[Extract to read]
Villette in Italy, translations and reprints

Charlotte Brontë’s Villette has remained almost unknown for more than a century after its publication in Italy to most critics and writers. Its very first complete translation into Italian dates back to March 1962 when Rizzoli published the novel in B.U.R. (Biblioteca Universale Rizzoli). It was translated by Marcella Hannau Pavolini, at the time a well-known translator of English and American novels never read till then in the Italian language. She was the poet Corrado Pavolini’s wife and was considered ‘a very intelligent woman.’ Her only Brontë translation was Villette which she entitled Collegio Femminile and it was unabridged since the whole text was reproduced, with the French sentences translated in notes and a short introduction by Mrs. Hannau Pavolini herself. This first Italian edition appeared in two little (16 cm) volumes for a total of 597 pages, with no picture on the cover (figs. 1 and 1a).


The cover of the 1962 Collegio Femminile, with and
without the dust wrappers

In the same year 1962 the second edition of an abridged version of the same novel entitled Miss Lucy (fig. 2) appeared for the publishing house Capitol, from Bologna, after a first edition from 1960 (522 pp.). It was translated by Valentina Bianconcini, who in those years was also the translator of other abridged teenager versions of the Brontë novels (1).

[Data section]
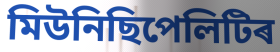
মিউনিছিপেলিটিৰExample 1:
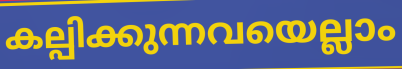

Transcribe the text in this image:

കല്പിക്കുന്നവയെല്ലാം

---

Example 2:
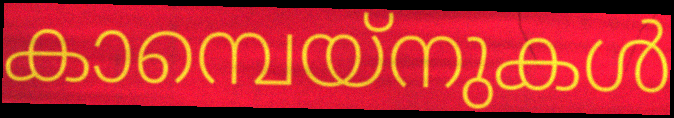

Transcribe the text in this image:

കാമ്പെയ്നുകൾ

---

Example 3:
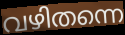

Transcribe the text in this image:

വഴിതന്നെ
==
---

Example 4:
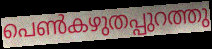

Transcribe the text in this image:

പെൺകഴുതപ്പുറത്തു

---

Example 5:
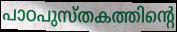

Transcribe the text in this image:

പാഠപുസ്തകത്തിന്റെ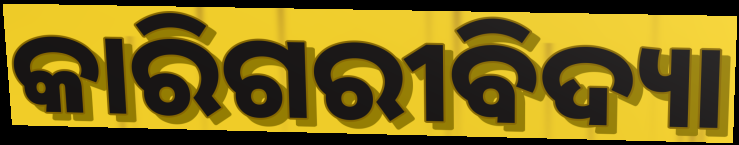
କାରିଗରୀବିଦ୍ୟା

[Written exercise 1]
In the text on Villette in Italy, what title did Marcella Hannau Pavolini give her translation of the novel?
[Written exercise 2]
Please say whether each statement agrees with the text on Villette in Italy, answering yes or no and quoting the deciding words: (a) The first complete Italian translation of Villette dates to March 1962. (b) The 1962 Rizzoli translation left out parts of the novel. (c) Miss Lucy was published by Rizzoli.
[Written exercise 3]
Write the next part of the text on Villette in Italy, starting after its final sentence.

[Task answer 1]
Collegio Femminile

[Task answer 2]
(a) Yes: "Its very first complete translation into Italian dates back to March 1962"
(b) No: "it was unabridged since the whole text was reproduced"
(c) No: "appeared for the publishing house Capitol, from Bologna"

[Task answer 3]
The cover of the 1960/1962 Miss Lucy

In 1996 a new unabridged Italian version of Charlotte Brontë’s last novel appeared with its original title, Villette, published by Fazi Editore and translated by Simone Caltabellota with a preface by Antonella Anedda (fig. 3). The translator, who at the time worked in the then almost unknown publishing house, is nowadays an Italian acclaimed editor and novelist but has never again translated other Brontë novels. In this translation however Charlotte’s French is not given in Italian. It has seen three reprints, the first in 2003 (a pocket edition, with a new cover) and the other two, in 2013 (634 pp) and 2014 (640 pp), with another new cover (fig. 4 and 5). The latter has been described in the Villette Cover top 6 article (as nr. 4).

The cover of the 2003 Fazi Villette
(Painting: Francesco Hayez-Penitent 
Mary Magdalena (1825))

The cover of the 2013/2014 Fazi Villette
(Painting: Ann Mary Newton 
-Selfportrait (prob. early 1860s))


In 1997 a further edition of Villette was published by Frassinelli with the title L’Angelo della Tempesta (696 pp., fig. 6), whose translator and editor was Lucio Angelini, a famous Italian writer and translator. In this one Charlotte’s French sentences are translated in the notes at the end of the book. This translation  was considered by Aldo Busi, by then chief editor at Frassinelli, ‘the most beautiful and musical of Angelini’s, a masterpiece to use in any Italian translation course’. L’Angelo della Tempesta has been reprinted in March 2016 by Oscar Classici Mondadori (704 pp.,fig. 7).

The cover of the 1997
L'Angelo della Tempesta
The cover of the 2016
L'Angelo della Tempesta
(Painting: John Everett Millais 
-Portrait of a girl (Sophie Gray) (1857))

A new reprint of Villette with this same title, published by Newton Compton (MiniMammuth) with the original translation by Marcella Hannau Pavolini (fig. 8) is also on the Italian book market from 2016 (without any introduction, 510 pp.), due to the recent growing interest in Charlotte Brontë’s beautiful last novel.

The cover of the 2016 Newton
Compton Villette

(1) Sempre con te (Agnes Grey), 1960, Quel dolce sorriso (The Professor), 1961, La misteriosa signora Graham (The Tenant of Wildfell Hall), 1962.